TASK TO COMPLETE: Which lines of the data include the string "between"? List them all.

DATA FOR THIS TASK Block Start

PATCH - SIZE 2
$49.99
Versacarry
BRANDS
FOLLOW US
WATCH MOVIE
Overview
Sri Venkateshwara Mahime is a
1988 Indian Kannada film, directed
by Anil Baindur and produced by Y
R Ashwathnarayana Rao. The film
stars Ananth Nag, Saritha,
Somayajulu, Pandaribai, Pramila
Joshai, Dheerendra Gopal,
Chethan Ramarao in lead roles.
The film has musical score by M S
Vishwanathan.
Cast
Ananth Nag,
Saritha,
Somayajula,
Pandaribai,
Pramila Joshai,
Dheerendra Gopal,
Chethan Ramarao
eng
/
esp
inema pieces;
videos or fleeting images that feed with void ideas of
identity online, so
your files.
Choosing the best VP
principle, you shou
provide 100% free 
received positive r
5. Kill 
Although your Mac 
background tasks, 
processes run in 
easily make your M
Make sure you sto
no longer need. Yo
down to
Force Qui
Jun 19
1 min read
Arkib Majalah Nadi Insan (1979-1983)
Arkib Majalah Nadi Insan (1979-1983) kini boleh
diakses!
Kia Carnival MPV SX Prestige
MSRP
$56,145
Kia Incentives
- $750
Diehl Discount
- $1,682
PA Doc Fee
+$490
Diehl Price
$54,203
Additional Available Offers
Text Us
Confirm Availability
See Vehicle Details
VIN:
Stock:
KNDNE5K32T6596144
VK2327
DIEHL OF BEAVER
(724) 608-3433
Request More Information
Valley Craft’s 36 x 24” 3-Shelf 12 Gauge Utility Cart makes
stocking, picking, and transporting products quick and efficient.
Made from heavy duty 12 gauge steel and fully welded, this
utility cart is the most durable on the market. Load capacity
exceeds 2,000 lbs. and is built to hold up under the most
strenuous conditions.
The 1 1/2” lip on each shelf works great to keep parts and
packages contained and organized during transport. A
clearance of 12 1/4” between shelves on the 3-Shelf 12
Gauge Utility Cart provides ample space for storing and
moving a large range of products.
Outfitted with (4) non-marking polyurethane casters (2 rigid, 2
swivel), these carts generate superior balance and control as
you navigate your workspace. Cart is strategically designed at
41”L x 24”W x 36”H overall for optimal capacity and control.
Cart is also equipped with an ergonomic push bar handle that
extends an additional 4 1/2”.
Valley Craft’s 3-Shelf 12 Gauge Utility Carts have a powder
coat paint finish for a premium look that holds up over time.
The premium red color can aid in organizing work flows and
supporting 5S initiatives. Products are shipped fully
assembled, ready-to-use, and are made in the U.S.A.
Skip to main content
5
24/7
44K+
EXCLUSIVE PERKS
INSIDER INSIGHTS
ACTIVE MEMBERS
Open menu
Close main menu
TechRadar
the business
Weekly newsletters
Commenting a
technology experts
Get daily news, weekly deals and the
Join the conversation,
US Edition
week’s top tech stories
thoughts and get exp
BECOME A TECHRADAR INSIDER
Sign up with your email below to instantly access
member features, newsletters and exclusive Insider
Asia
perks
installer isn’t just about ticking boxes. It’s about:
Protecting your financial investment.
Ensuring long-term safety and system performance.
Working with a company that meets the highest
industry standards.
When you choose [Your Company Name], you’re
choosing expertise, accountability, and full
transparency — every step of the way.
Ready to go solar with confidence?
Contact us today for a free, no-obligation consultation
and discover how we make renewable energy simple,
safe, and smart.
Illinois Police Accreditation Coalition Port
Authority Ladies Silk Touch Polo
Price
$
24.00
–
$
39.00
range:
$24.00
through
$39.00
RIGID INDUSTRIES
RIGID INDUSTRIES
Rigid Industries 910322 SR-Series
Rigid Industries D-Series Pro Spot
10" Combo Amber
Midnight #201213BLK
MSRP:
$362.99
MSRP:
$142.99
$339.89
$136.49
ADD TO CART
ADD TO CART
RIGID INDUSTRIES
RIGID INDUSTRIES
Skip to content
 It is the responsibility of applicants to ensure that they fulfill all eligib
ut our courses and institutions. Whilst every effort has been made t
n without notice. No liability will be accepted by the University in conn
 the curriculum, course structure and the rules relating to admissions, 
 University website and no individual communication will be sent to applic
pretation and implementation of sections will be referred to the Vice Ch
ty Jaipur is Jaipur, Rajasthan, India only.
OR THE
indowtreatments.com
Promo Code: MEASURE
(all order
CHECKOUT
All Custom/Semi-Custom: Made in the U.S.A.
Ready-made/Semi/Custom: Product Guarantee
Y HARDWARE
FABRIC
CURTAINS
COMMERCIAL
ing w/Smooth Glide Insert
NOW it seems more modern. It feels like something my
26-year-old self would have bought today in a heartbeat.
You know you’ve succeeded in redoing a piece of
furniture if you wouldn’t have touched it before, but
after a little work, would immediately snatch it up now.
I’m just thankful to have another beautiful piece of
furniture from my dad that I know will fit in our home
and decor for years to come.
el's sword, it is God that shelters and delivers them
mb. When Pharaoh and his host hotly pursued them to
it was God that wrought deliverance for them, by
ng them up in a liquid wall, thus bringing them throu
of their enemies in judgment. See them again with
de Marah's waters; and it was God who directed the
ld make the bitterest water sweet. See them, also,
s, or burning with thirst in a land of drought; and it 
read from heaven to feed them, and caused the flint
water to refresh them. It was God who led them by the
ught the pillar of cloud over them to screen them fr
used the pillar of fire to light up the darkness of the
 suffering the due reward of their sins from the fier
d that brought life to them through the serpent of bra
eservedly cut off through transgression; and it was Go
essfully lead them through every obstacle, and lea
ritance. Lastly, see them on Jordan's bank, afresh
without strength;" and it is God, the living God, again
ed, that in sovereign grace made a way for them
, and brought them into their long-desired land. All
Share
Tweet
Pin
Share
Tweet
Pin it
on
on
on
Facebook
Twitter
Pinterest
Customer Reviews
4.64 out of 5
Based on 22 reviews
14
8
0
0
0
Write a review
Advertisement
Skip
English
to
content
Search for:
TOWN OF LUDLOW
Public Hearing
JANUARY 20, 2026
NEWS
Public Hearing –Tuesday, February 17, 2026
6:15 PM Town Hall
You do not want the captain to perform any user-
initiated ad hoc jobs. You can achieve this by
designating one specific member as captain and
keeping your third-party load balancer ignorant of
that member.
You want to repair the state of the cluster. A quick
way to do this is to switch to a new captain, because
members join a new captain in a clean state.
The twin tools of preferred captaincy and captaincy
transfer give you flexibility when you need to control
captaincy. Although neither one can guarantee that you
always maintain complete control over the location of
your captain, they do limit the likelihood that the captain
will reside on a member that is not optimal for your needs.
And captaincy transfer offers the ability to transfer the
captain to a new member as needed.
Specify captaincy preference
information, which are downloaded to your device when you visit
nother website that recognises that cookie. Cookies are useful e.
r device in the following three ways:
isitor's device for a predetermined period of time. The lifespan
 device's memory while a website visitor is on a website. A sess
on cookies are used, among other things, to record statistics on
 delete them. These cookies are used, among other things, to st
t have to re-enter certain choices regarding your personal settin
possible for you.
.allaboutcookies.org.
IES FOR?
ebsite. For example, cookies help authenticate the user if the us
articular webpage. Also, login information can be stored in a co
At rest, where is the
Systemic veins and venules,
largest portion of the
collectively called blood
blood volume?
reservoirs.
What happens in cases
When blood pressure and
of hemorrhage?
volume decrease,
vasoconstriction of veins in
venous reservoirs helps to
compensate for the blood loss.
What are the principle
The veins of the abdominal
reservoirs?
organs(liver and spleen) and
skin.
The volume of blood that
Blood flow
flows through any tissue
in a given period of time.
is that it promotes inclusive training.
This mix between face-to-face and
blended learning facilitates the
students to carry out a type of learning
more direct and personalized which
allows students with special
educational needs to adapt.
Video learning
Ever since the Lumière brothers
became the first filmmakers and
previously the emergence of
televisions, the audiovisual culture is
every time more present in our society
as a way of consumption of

DATA FOR THIS TASK Block End

RESPONSE FOR THIS EXERCISE:
clearance of 12 1/4” between shelves on the 3-Shelf 12
This mix between face-to-face and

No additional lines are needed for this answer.